La probability of injuries related to excessive use it's huge. Each triathlon discipline has characteristic areas of the body that are susceptible to injury, mainly from excessive use, mechanical in nature.
It is generally accepted that increase flexibility of a muscle tendon unit promotes better performance and decreases the number of injuries.
Most sports medicine coaches, athletes, and staff use methods of Stretching as part of the training routine for athletes. Many would agree that it is an integral part of training and preparation.
It is usually accepted the idea that Previous stretches when practicing a sport have a positive effect in injury prevention. However, there is much clinical evidence to the contrary.
What is flexibility?
Is range of motion in a joint (for example: the hip), or a series of joints (for example: the spine). It is a joint or series of joints used to produce a particular movement.
It is important to highlight some points regarding flexibility.
First, the flexibility is joint-specific.
That is, you can not say that someone is flexible just because they can touch their toes. It is possible that the same person can not even reach and scratch the lower part of his back because his shoulder has little flexibility.
Second, the flexibility is sport specific.
A front row rugby forward cannot be expected to have the same flexibility as an Olympic gymnast, because it is not necessary for his sport. In fact, in a contact sport like rugby, being so flexible would be detrimental to your body.
Why is flexibility important?
Good flexibility allows the joints to improve their range of motion. For example, flexibility in the shoulder muscles allows a swimmer to "slide" his arm through the water by lifting his shoulder. This allows the joints to easily adjust to the required angles without undue stress on the tissues around them.
El stretching is also part of rehabilitation programs in sports injuries. For example, it is accepted that a muscle tear will heal with scar tissue. This scar tissue tends to be functionally shorter and has more resistance to stretching than normal, healthy muscle tissue. Thus, stretching is used at an appropriate time in the healing process to help lengthen this contracted scar tissue.

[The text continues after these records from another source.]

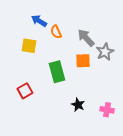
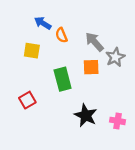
black star: (78, 105) -> (86, 115), size x1.5

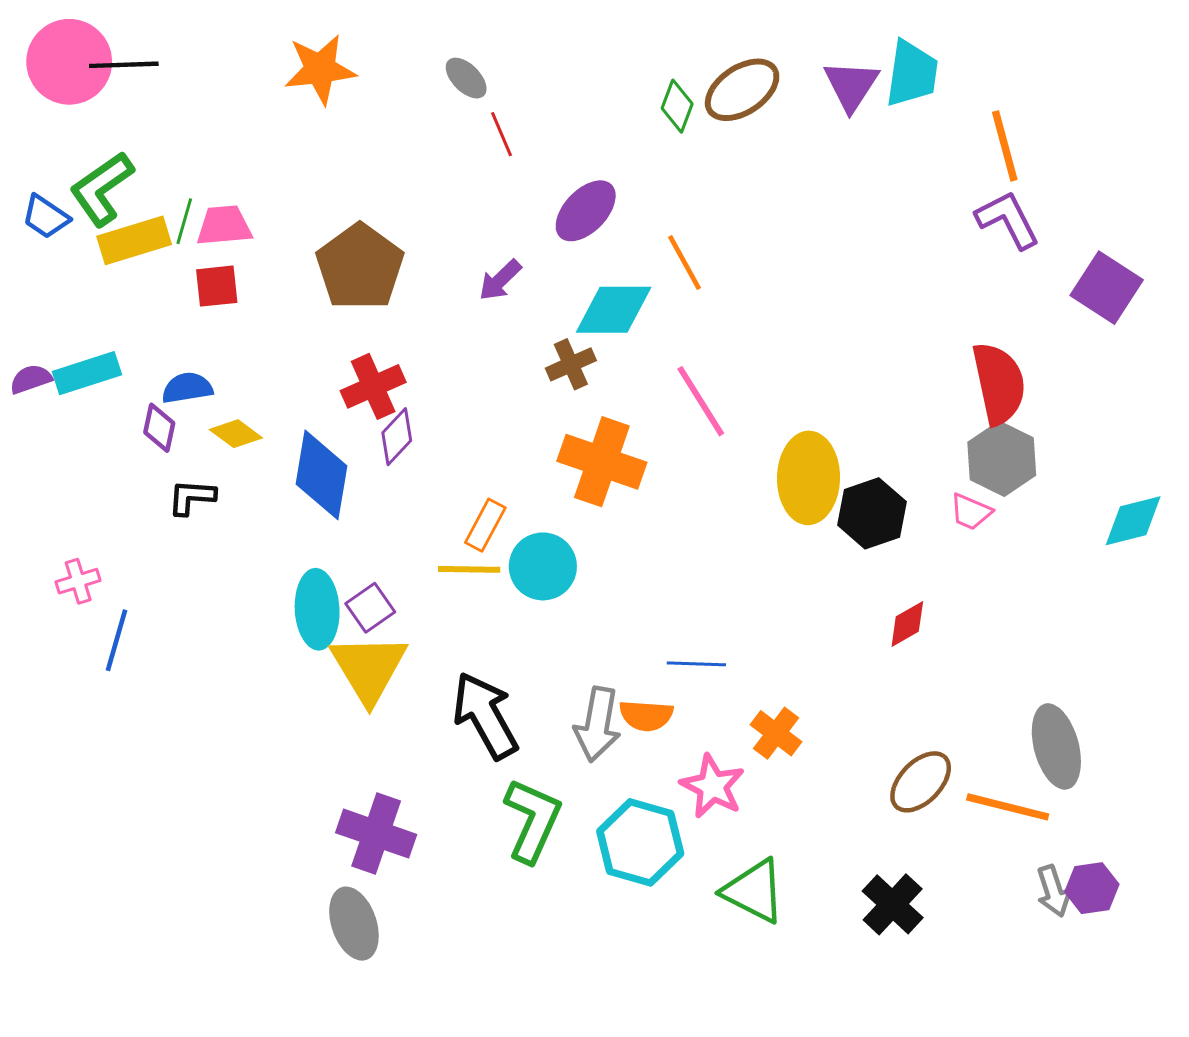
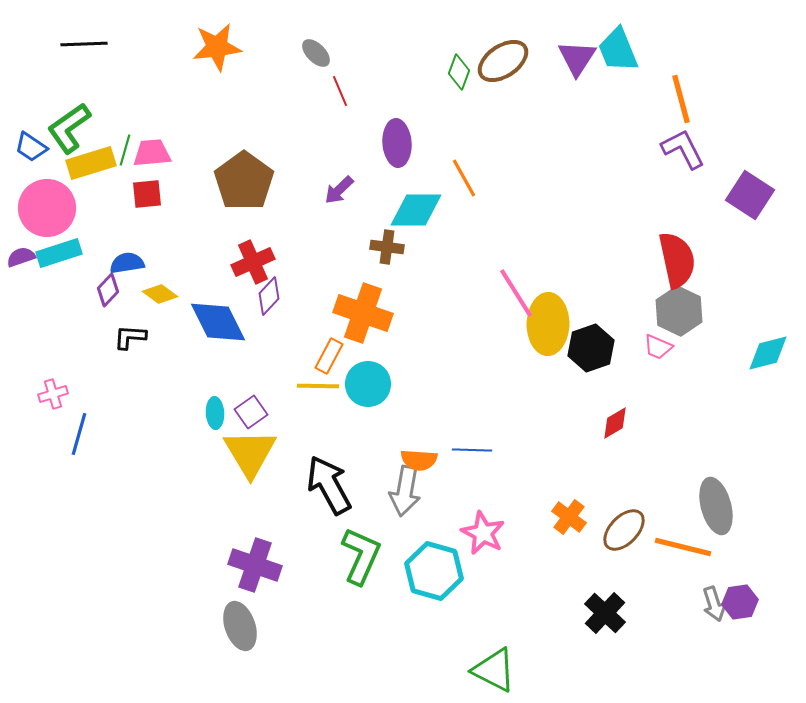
pink circle: (69, 62) -> (47, 208), moved
cyan trapezoid: (912, 74) -> (618, 50), turned 150
purple ellipse: (586, 211) -> (397, 143), turned -48
brown cross: (571, 364) -> (387, 247), turned 32
pink line: (701, 401) -> (516, 293), moved
purple diamond: (159, 428) -> (108, 290), turned 32
orange cross: (602, 462) -> (363, 313), moved
blue diamond: (322, 475) -> (218, 322), turned -36
cyan ellipse: (317, 609) -> (215, 413), size x0.6
orange semicircle: (646, 715) -> (419, 460), moved
orange cross: (776, 733) -> (569, 517), moved
green triangle: (754, 891) -> (494, 670), moved

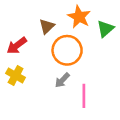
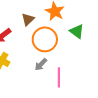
green triangle: (105, 29) -> (77, 31), moved, turned -42

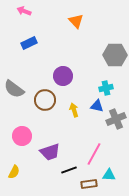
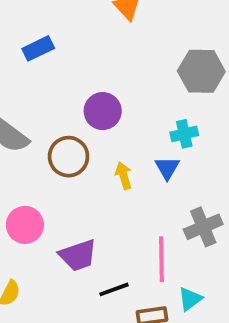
blue triangle: (97, 106) -> (167, 168), turned 48
gray cross: (116, 119) -> (203, 227), moved
pink line: (94, 154) -> (161, 259), turned -30
cyan triangle: (109, 175) -> (190, 299), turned -40

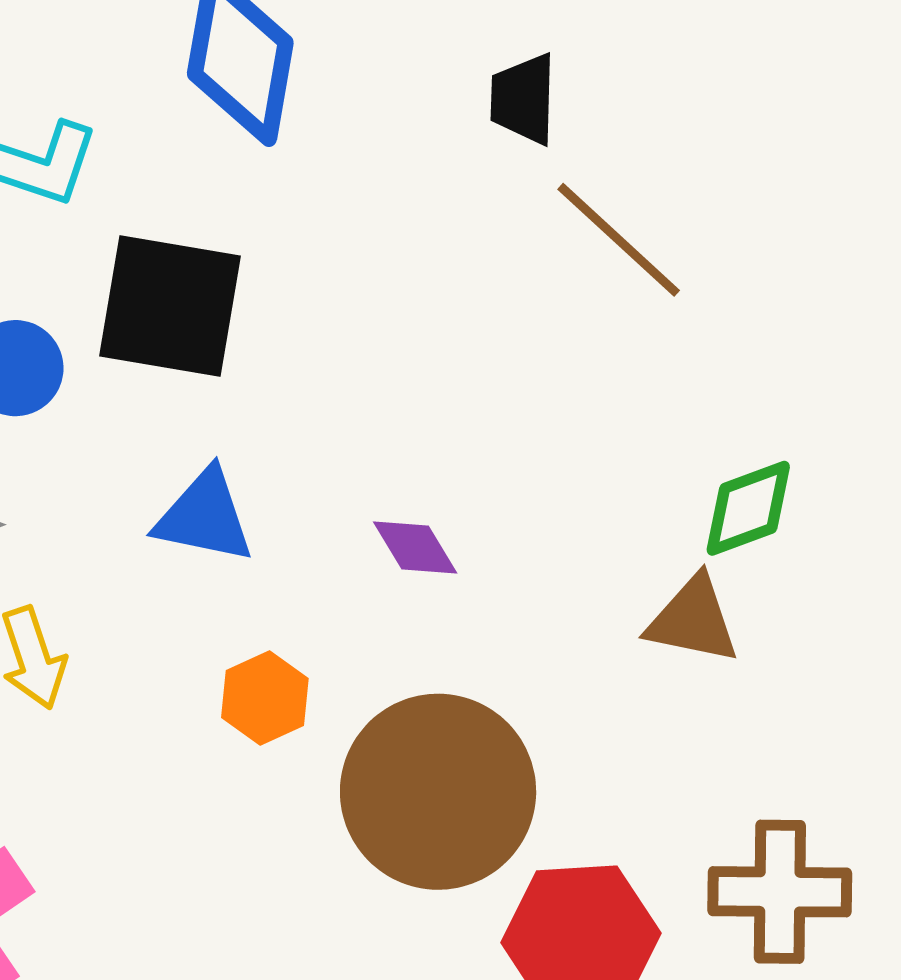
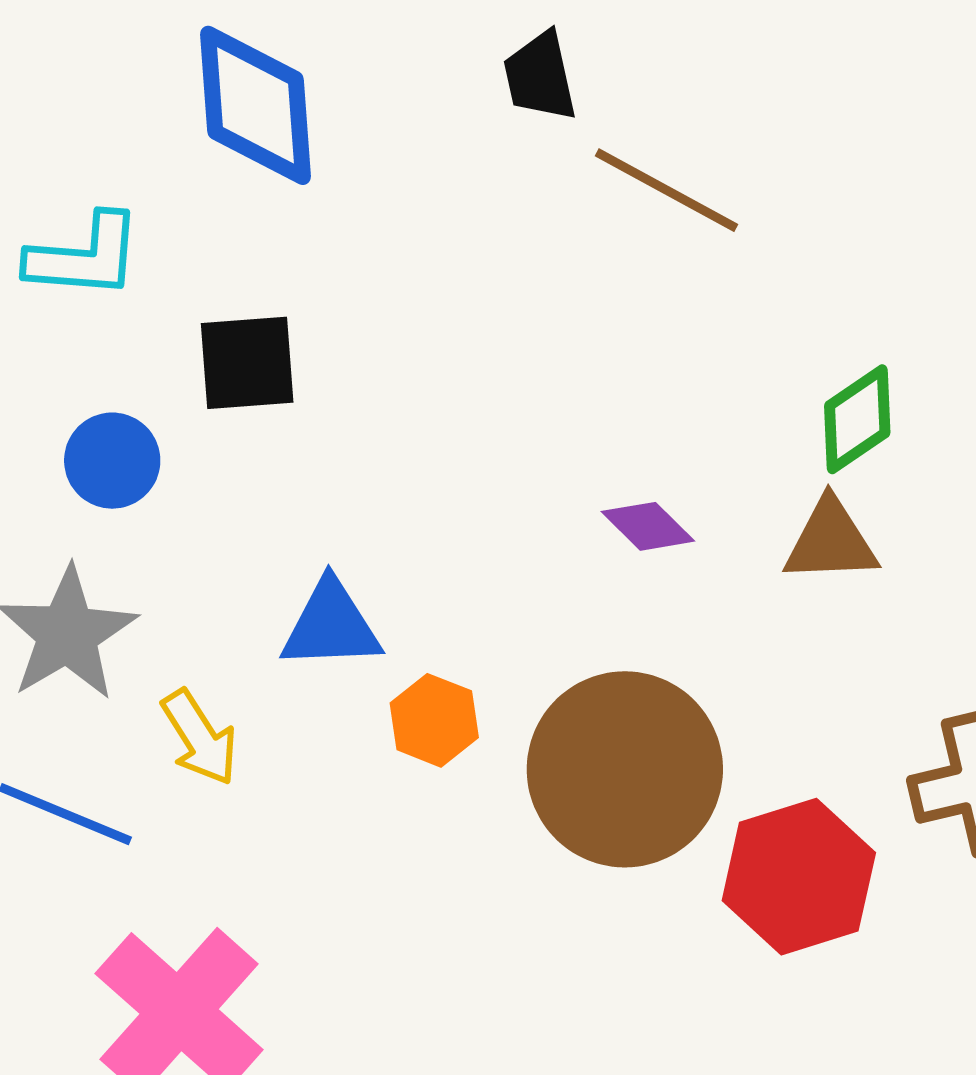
black square: (170, 306) -> (247, 363), size x0.7
blue triangle: (204, 516) -> (331, 625), moved
purple diamond: (415, 548) -> (648, 526), moved

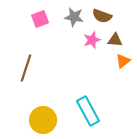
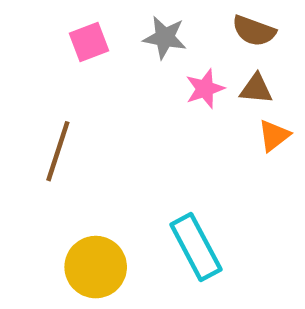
brown semicircle: (102, 16) -> (254, 31), moved

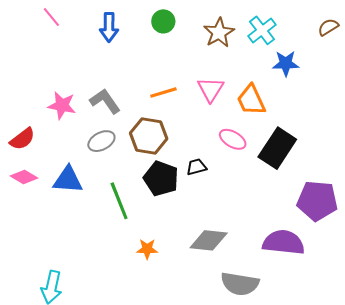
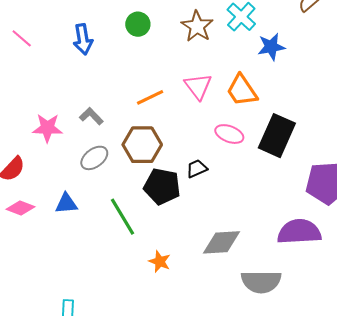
gray L-shape: (105, 101) -> (91, 116), size x0.7
blue triangle: (68, 180) -> (66, 204), size x0.7
orange star: (147, 249) -> (160, 262), turned 30

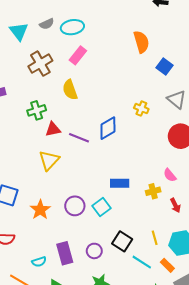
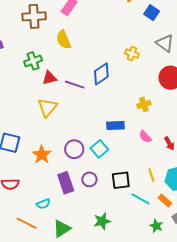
brown cross: (40, 64) -> (34, 16), turned 30
pink semicircle: (170, 175) -> (145, 137), moved
yellow cross: (153, 191) -> (144, 104), moved
black square: (122, 241) -> (121, 180), turned -36
purple circle: (94, 251) -> (89, 179), moved
purple rectangle: (65, 253) -> (66, 183), moved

Good flexibility improves posture and ergonomics. The flexibility, since it allows a good range of movement, can improve motor performance and skill execution. Skill execution and reduced risk of injury will greatly improve if the body has the flexibility necessary for that particular sport.
Everything depends on the sport that is practiced
The stretching recommendations depend on the type of sport activity that the athlete practices. Sports that involve jumping movements and intense stretching and shortening cycles require a muscular tendon mechanism prepared enough to store and release the energy that such sports demand.
If the athletes of these disciplines do not possess a mechanism with these qualities, the demands can exceed the capacity. What implies a increased risk of injuries in this structure.
Studies have shown that stretching can greatly influence tendon viscosity And making it much more compatible, therefore, in sports that require high intensity stretching and shortening cycles, stretching can prevent injury.
Conversely, when sport has low intensity stretching and shortening cycles, a compatible mechanism is not necessary and flexibility may not offer any benefit or protection.
That is why, and by way of conclusion, it is important adapt the stretching cycles to the level and frequency of training of the athlete involved, taking into account absolutely all the traits and characteristics of this, such as: age, height, weight, sex, type of sport, previous injuries, diet and any other detail that allows the coach and athlete to have references so that its sports performance is the maximum possible.